Во все дни топча бледный песок и мостки, одолеваемые ряской, заполаскивали весело белье поморки-прачки, рулили в камышах гуси и утки, и черт-те где по островам ходили с бреднем обожженные мальчишки, отбрасывая с воды перед собой огромные цветы.
Войдя к царю, Басманов доложил о своем розыске — бил и упирал челом особенно на «царство в царстве» и на признания троих князей. Говорил Басманов путано и рвано, да ближние думцы поняли понятное: суть старого Шуйского излишне пожаротревожна, чтобы ему дозволить хоть чуток еще потлеть подспудно на земле.
— Но я вроде поклялся не трогать боярскую кровь? — загрустил Дмитрий. — С тем и на стол великий заступал.
Тут Бучинский склонился к нему:
— Ясно, переступить слова нельзя, — Ян знал на тысячу вопросов тьму ответов, — перепорхнуть бы бессловесно… Великому престолу следует елико можно отойти от дела. Пусть боярский сейм один решит — удостоится изменник наконец казни?.. Или вольготы срамить край и впредь? Вот дали бук, сейм с ужасу закажет казнь! Особенно если боярам придать наблюдателями таких зухов, как братья Голицыны и грозный их кузен.
«Лях что делает! — замирал рядом Басманов. — Не успел в московские ворота проскакать, как насобачился здешними весами орудовать, разом счет наших сил и слабин произвел! Великий разведчик? И его вслед Шуйскому придется прихватить?.. Или мы любому ихнему видны до донца?.. Нет, дуб я: и видеть не надо. Поди, донышки-то одинаковые…»
Басманов не знал, как недалеко он от мыслей царя. Дмитрий сидел, закрыв крылья носа руками. Уже признав, что Шуйский обречен, царь видел в мечте друга Яна неожиданно убитым тяжкой перекладиной, на которую был Яном приглашен последний тать.

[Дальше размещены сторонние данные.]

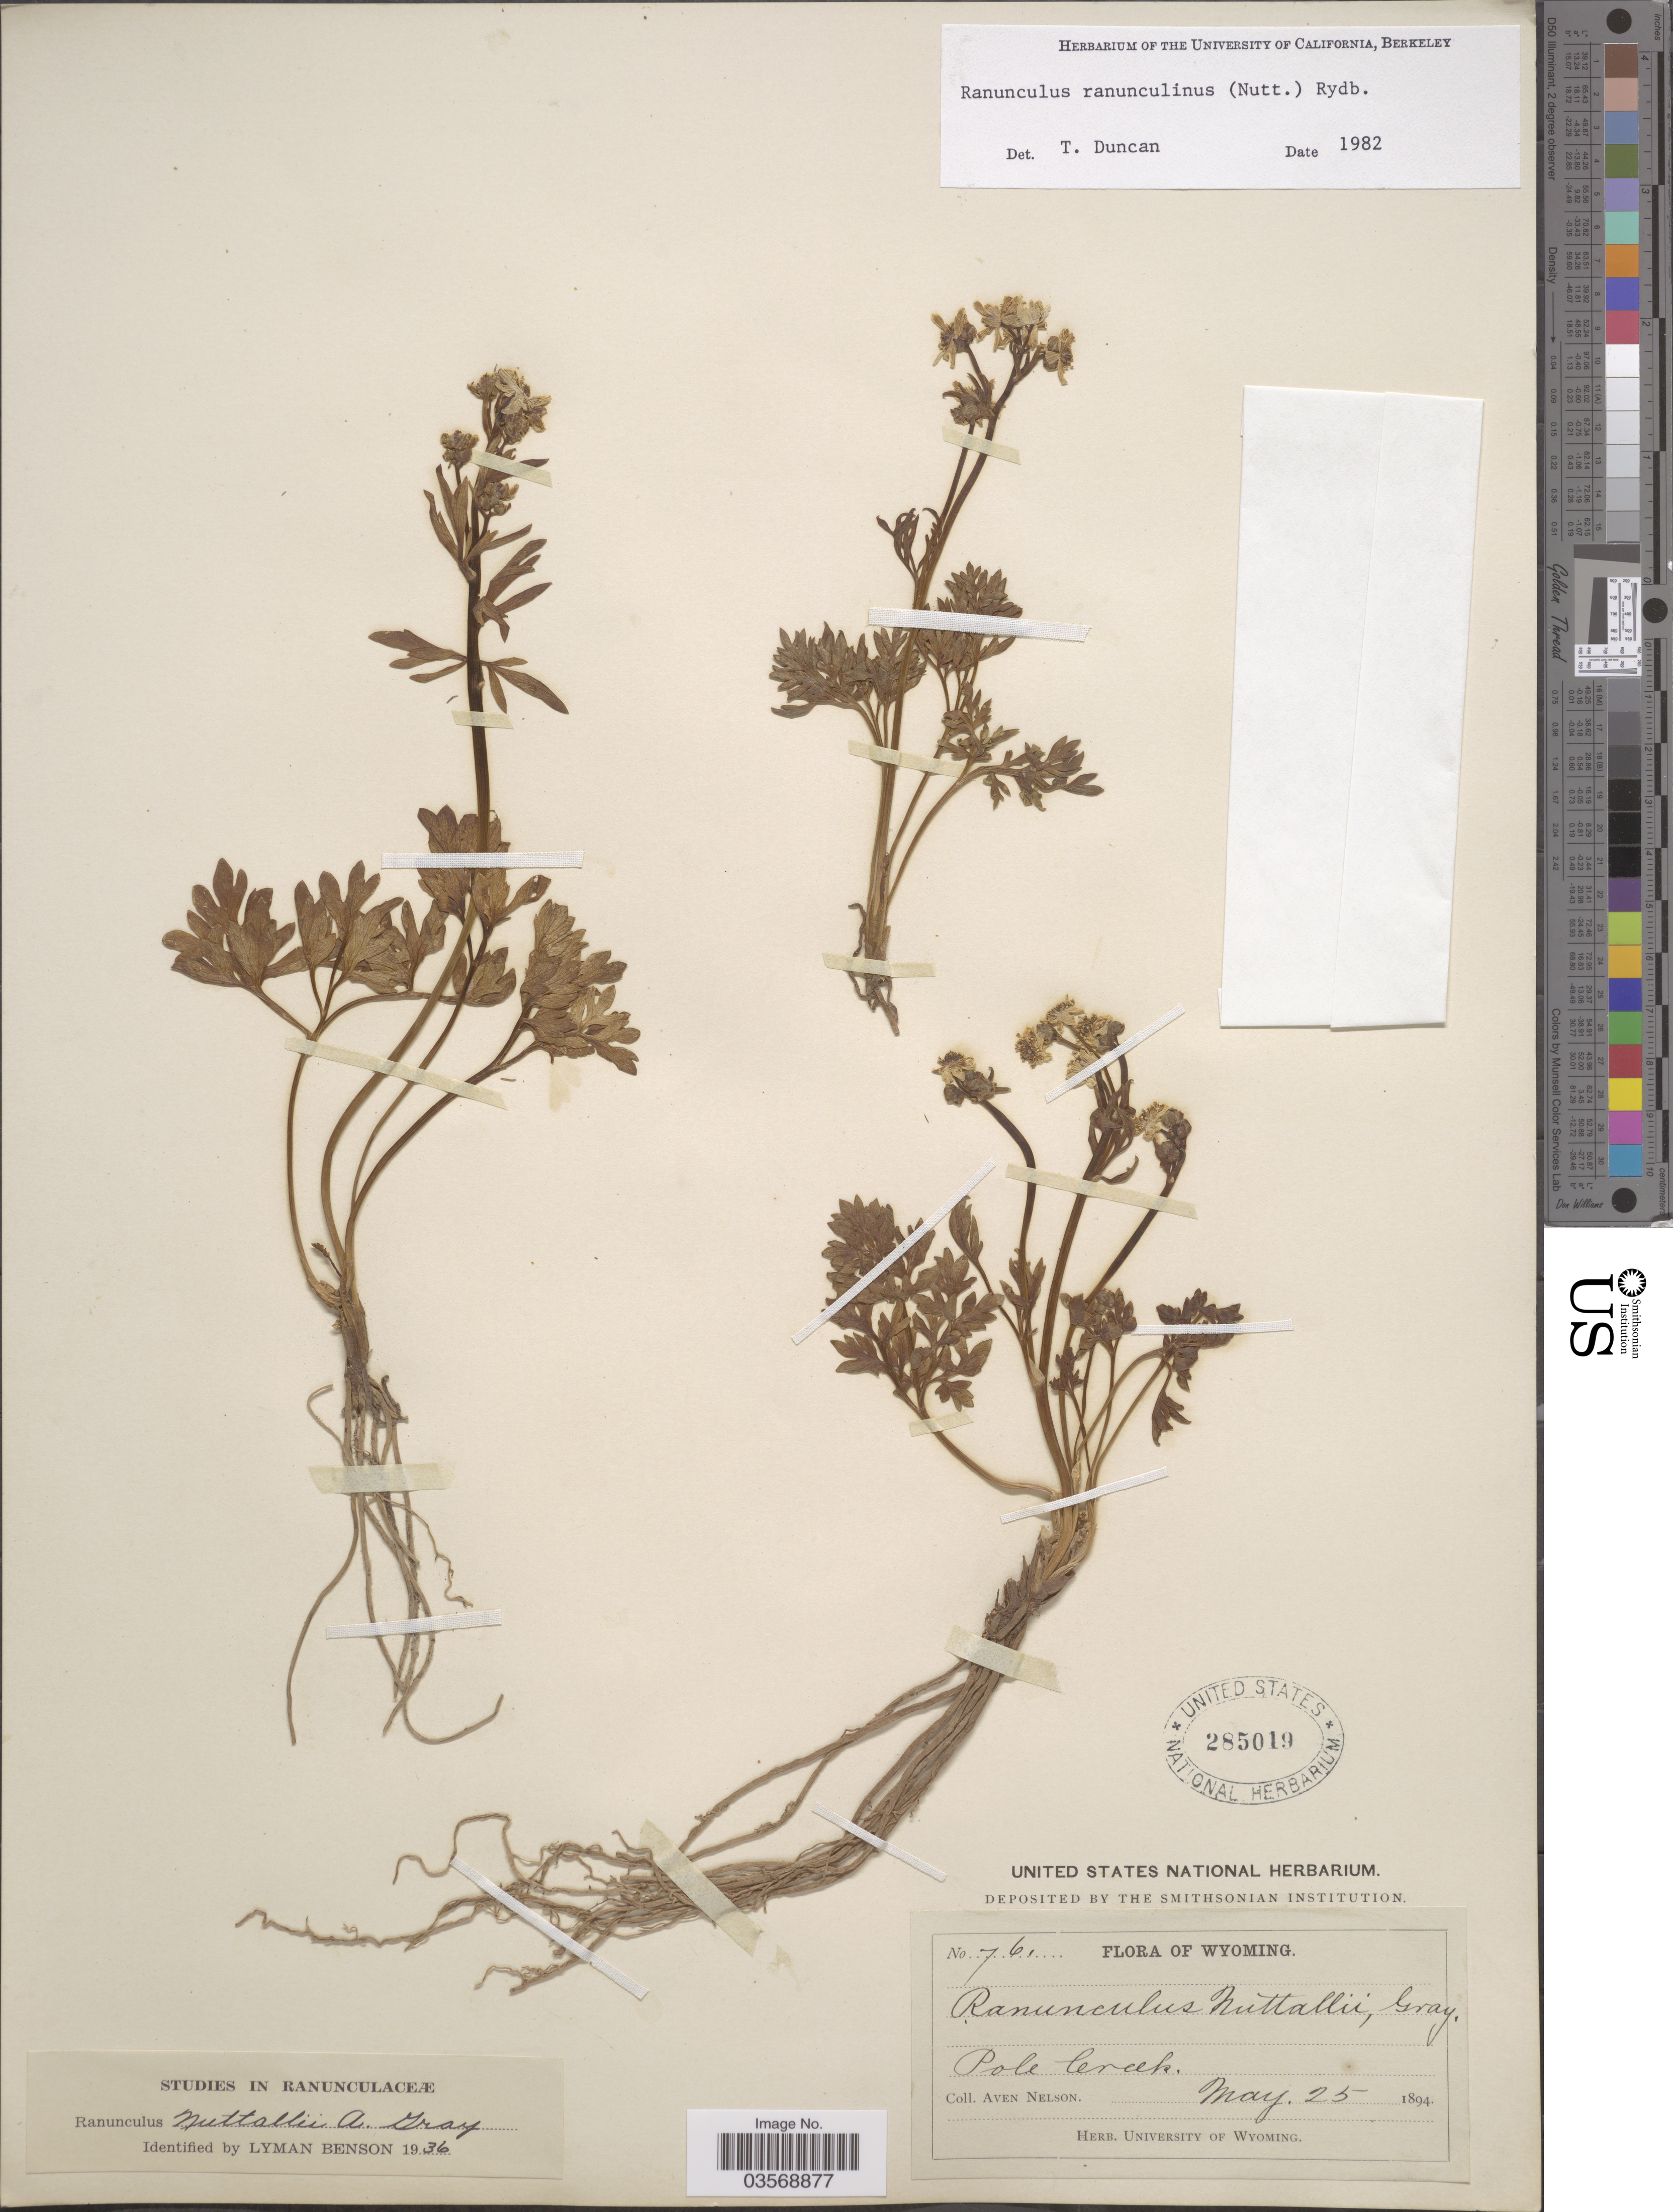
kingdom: Plantae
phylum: Tracheophyta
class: Magnoliopsida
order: Ranunculales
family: Ranunculaceae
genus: Ranunculus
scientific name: Ranunculus ranunculinus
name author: (Nutt.) Rydb.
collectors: A. Nelson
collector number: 761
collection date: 1894-05-25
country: United States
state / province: Wyoming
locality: Pole Creek.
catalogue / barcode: US 285019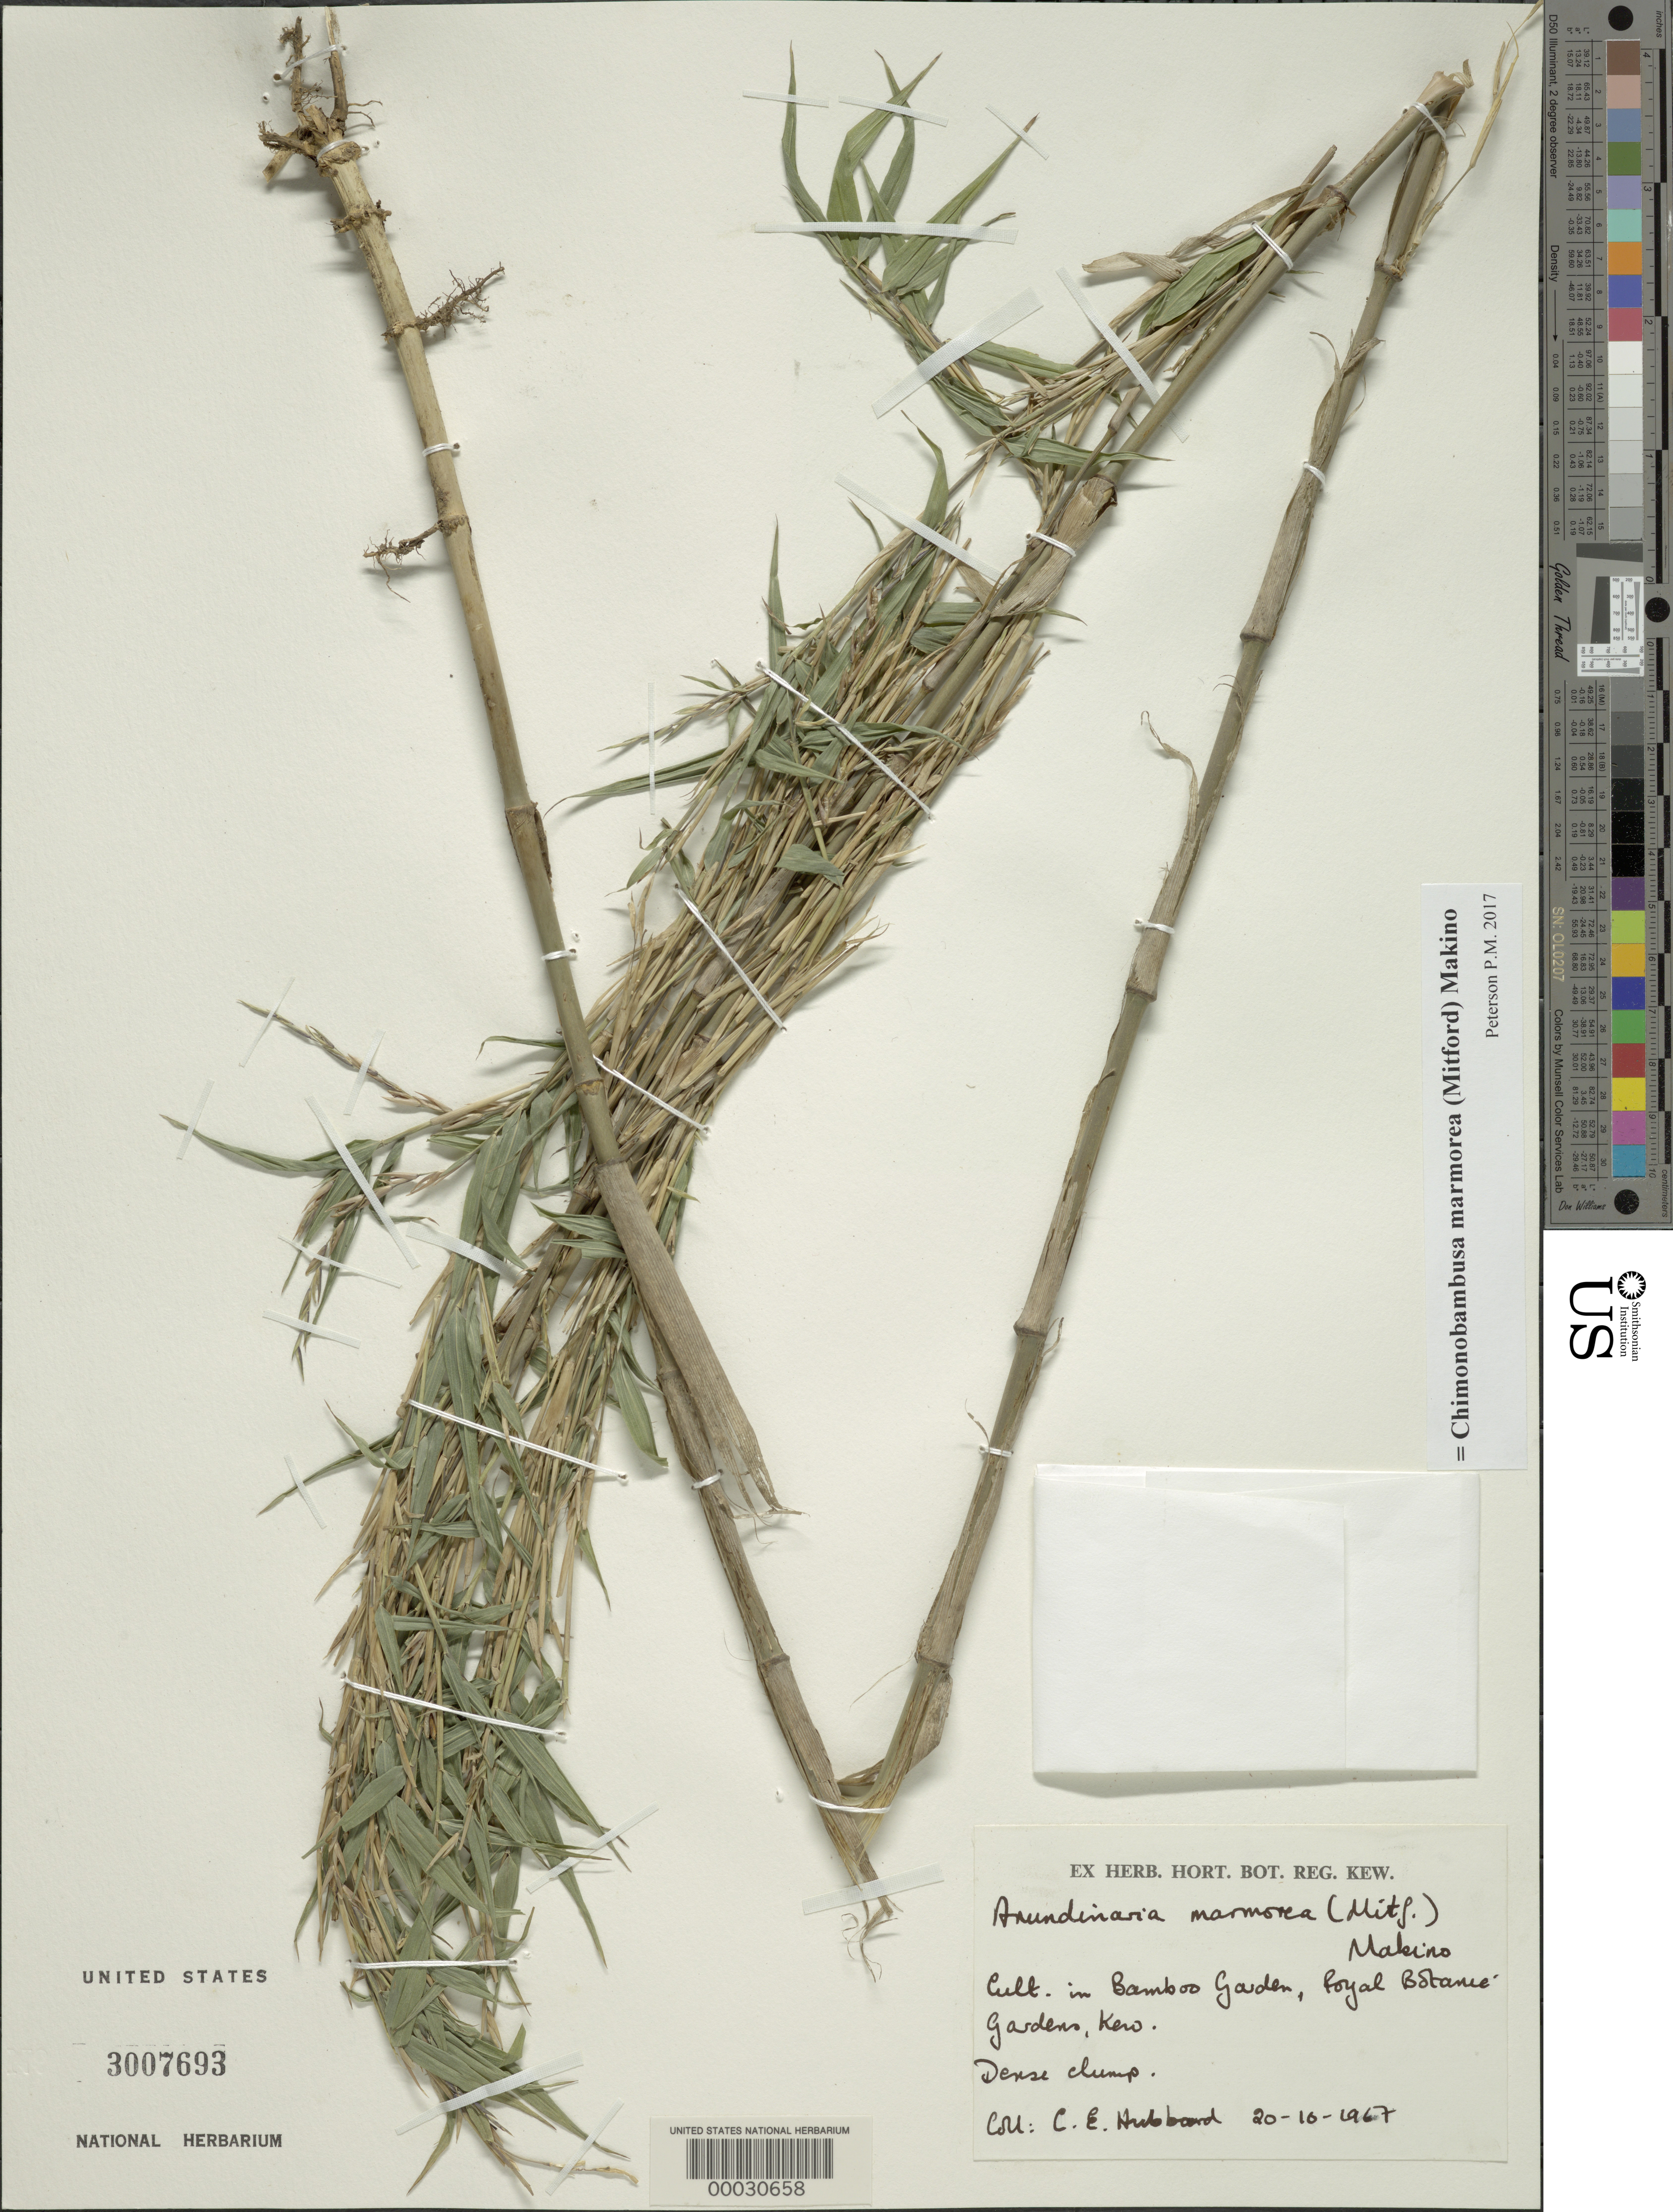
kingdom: Plantae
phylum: Tracheophyta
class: Liliopsida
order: Poales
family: Poaceae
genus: Chimonobambusa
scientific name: Chimonobambusa marmorea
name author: Makino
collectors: C. E. Hubbard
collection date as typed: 20 Oct 1967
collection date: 1967-10-20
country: United States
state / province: Florida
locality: Southern Florida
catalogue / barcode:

Тридцатого июня рано утром Василия Шуйского причастили и дозволили встретиться с братьями. По обычаю, перед дорогой с земли, братья все расцеловались, остающиеся младшие попросили прощения у старшего, поневоле оставляющего их, а старший — у младших:
— Прощайте, любые мои! Ежели в чем согрубил вам али показал на вас Басманову — прощайте!
— Прощай, братка, и ты нас, — не утирали слезы Митрий и Степан, — ведь и мы налгали с пытки на тебя… А ты бы хочь брал нас в пример, — запоздало посоветовал Степан, — хочь бы на себе вины не признавал? Отскрипел бы на дыбках свой час, зато, глядишь, и оберегся бы погибели-то?
Василий аж улыбнулся наивности меньших братов — с трудом осадив прочерневшие вислые щеки назад. Но проговорил несообразно улыбке:
— Да как же было мне не каяться, коли взаправду виноват? Все мы, ребята, крепко виноваты перед государем и приимем справедливо кару — по законам сурового нашего, смутного времени.
У младших, Степы и Митяя, малость отворились рты. Стоявшие за спиной у осужденного — Голицын, Басманов, приказные — тоже поежились. Иные как-то утомились, иные неприметно обвели себя крестом, скорей переводя ответ за конец старца с себя на допущение Божье.
Влекомый на Пожар, князь воздымал «паки и паки руцы» — страстно умолял живого Бога хоть за гробом извинить безумие свое, пошедшее «супроти прирожденного наследника и христианнейшего государя!».
— Ибо лишь Ты, Всеблагий и Всемудрый!.. У ми в сердце прочтишь!.. Яко алчу послужить уже всей верой и всей правдой!!. Естественнейшему царю!!! — вопил Шуйский тем надсаднее и звонче, чем дальше ощеряющийся сталью поезд уносил душу его посолон. — А сколь пользы цезаречку бы доставил, кабы помиловал теперь от лютой кары, якую десятижды заслужил!!!
От таких терзательных речей даже известный глум Васька Голицын примолк, заегозил, как не в своем седле, а потом и сказал:
— А может, зря мы все это? Ишь, залился, со смыслом кается старик. И эту золотую голову, точно кочан капустный, ссечь?! Москву насторожим — и только… — Голицын чуть кивнул назад, откуда шла по пятам колонны, нарастала, шероховато дыша за биением накр, человеческая трудная волна.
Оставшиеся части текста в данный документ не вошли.